Problem requirements:
Update every item below by changing "pose" to "view" wherever it occurs, with no other edits. Return the lines without the pictures.

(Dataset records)
====

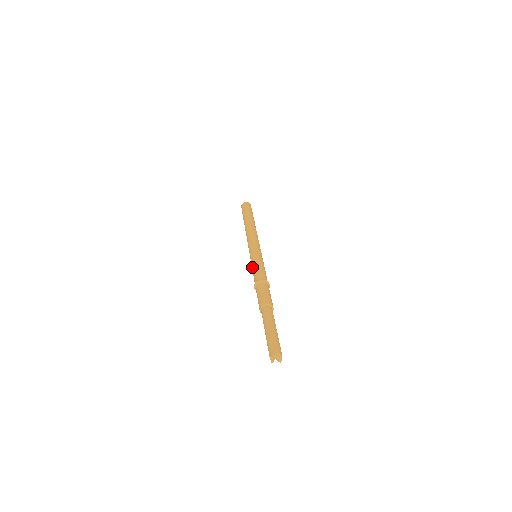
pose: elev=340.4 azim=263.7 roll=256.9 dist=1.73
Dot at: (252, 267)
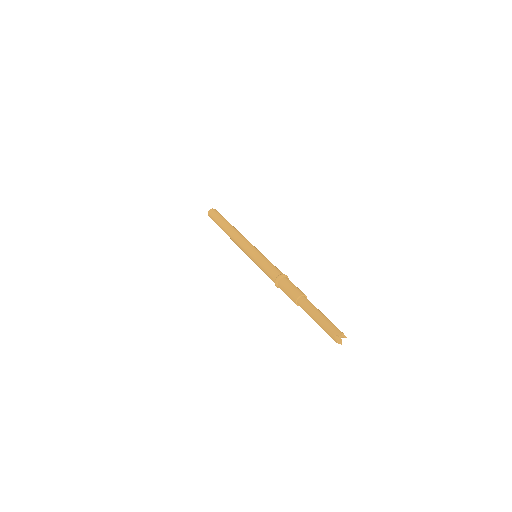
Dot at: (263, 263)
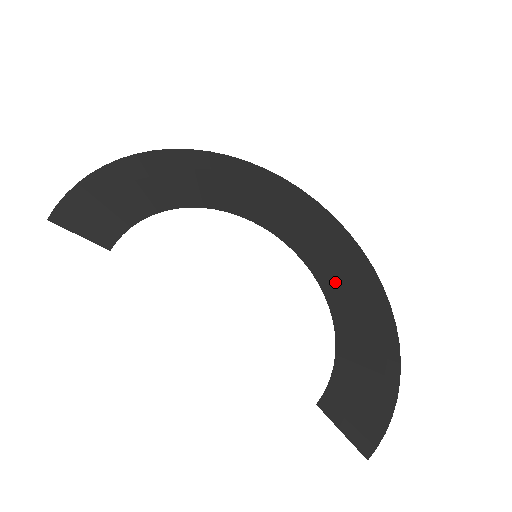
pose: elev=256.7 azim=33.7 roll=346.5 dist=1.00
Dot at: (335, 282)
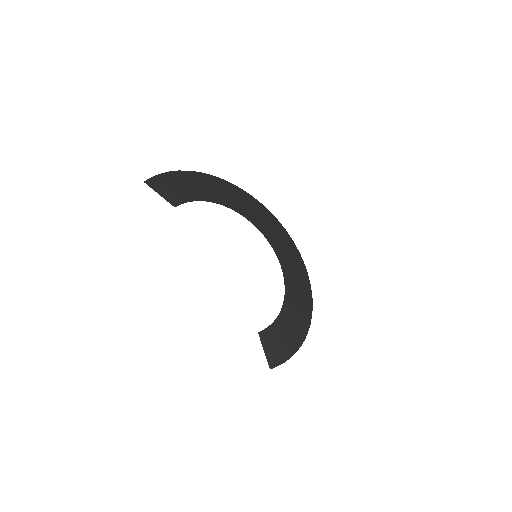
Dot at: (292, 287)
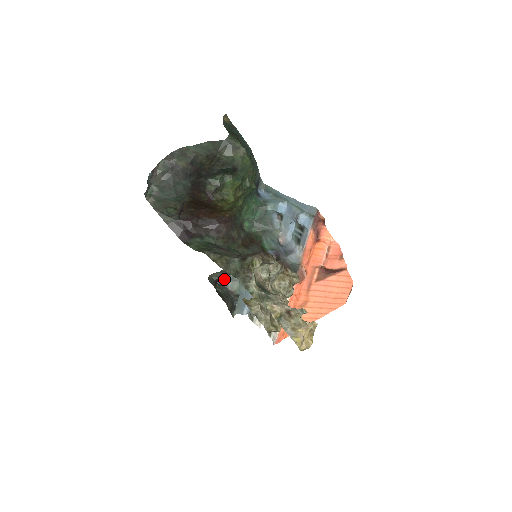
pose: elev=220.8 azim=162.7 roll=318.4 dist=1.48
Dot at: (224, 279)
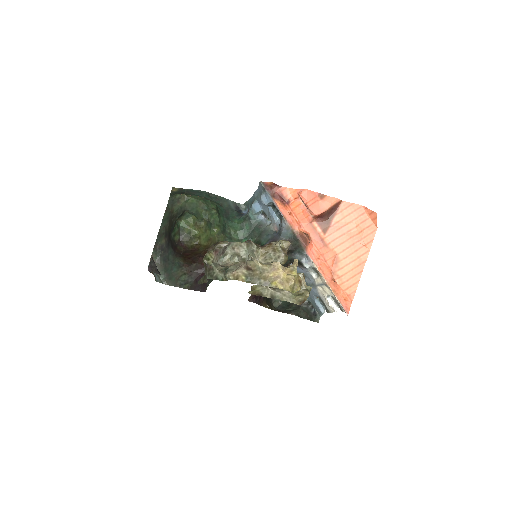
Dot at: occluded
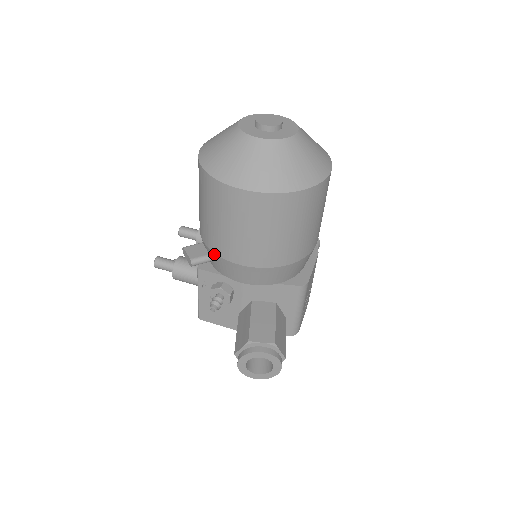
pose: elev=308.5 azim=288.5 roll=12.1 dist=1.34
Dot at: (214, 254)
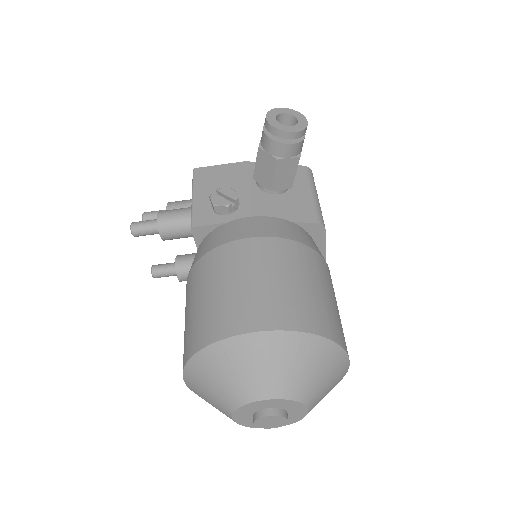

====

Answer to the task:
view: elev=340.4 azim=263.7 roll=256.9 dist=1.73
Dot at: (252, 267)
Dot at: (263, 263)
view: elev=256.7 azim=33.7 roll=346.5 dist=1.00
Dot at: (335, 282)
Dot at: (292, 287)
view: elev=220.8 azim=162.7 roll=318.4 dist=1.48
Dot at: (224, 279)
Dot at: occluded
view: elev=308.5 azim=288.5 roll=12.1 dist=1.34
Dot at: (214, 254)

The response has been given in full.